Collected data
start

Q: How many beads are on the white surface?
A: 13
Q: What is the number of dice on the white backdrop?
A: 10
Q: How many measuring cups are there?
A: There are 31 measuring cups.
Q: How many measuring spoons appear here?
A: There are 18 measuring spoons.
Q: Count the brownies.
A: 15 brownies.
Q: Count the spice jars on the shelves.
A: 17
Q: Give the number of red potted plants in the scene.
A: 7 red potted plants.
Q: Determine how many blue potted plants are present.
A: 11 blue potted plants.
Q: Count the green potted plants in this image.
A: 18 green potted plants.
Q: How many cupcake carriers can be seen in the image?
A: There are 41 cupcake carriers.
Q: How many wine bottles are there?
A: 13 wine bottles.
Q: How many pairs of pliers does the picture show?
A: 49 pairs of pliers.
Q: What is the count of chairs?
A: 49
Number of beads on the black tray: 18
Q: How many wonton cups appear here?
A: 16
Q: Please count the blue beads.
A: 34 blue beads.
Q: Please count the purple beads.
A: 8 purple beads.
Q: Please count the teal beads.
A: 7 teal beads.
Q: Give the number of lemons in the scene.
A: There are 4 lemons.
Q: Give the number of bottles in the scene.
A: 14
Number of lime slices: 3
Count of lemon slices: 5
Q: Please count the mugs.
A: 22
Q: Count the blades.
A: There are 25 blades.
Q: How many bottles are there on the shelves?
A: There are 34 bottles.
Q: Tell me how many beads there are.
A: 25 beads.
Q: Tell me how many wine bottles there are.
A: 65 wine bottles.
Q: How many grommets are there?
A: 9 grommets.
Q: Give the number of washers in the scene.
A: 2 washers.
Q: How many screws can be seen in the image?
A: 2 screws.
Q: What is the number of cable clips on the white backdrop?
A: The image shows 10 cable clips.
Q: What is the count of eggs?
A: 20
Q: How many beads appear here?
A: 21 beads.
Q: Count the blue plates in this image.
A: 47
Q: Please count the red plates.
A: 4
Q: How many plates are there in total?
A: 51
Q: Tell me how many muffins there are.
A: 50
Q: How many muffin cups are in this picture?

end

Pick out every line above that contains the word "What", paying attention to upper and lower case.

Q: What is the number of dice on the white backdrop?
Q: What is the count of chairs?
Q: What is the number of cable clips on the white backdrop?
Q: What is the count of eggs?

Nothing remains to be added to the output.